*** Data extract Section Begins ***
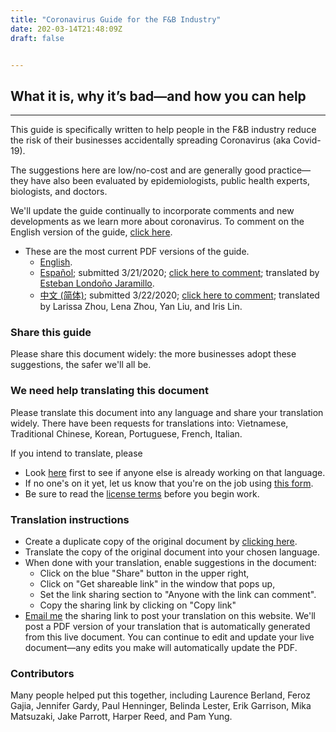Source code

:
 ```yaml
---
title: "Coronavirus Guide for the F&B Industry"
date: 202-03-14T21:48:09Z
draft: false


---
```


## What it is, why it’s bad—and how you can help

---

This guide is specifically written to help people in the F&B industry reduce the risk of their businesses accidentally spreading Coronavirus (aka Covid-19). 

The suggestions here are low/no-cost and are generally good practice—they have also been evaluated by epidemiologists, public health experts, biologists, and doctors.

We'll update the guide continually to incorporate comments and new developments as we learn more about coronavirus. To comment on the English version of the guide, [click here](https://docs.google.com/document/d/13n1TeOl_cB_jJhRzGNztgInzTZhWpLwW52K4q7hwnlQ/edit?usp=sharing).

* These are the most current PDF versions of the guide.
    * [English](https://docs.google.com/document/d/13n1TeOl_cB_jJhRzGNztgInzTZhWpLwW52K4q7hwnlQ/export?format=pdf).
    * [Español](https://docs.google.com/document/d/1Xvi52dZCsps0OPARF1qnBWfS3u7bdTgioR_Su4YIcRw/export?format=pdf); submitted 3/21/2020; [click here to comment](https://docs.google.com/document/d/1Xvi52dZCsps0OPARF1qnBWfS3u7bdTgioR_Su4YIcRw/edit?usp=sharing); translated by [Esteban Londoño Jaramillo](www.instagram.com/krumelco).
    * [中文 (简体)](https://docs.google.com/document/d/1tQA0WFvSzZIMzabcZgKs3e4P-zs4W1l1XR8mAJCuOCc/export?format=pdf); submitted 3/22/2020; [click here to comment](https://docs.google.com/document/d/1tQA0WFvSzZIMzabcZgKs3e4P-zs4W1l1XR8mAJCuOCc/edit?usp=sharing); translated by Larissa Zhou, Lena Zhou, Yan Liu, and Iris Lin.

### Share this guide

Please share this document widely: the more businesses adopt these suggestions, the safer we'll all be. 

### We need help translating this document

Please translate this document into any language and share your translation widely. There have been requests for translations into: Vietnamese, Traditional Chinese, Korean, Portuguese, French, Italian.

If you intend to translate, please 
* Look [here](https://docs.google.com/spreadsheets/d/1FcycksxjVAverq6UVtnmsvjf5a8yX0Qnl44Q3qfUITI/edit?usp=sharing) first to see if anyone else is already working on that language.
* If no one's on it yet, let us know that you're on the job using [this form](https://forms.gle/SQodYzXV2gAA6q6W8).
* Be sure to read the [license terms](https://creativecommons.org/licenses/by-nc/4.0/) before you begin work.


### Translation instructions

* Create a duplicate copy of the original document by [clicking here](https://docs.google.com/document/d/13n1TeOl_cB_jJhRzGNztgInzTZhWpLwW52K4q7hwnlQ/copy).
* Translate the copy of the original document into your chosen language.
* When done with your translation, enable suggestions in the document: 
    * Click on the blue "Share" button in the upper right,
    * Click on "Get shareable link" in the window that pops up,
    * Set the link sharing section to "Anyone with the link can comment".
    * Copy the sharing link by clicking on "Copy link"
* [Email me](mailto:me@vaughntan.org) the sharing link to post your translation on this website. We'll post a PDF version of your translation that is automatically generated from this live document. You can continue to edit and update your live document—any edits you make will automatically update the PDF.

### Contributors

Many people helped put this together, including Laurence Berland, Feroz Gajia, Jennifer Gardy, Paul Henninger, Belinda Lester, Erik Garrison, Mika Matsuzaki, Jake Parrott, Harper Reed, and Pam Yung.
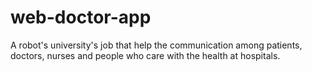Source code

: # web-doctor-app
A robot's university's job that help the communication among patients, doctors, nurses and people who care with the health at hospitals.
*** Data extract Section Ends ***
__Instructions to follow__
Using the listing above, state how many lines contain the string "with". Give the number by itself.

__Response to the exercise__
3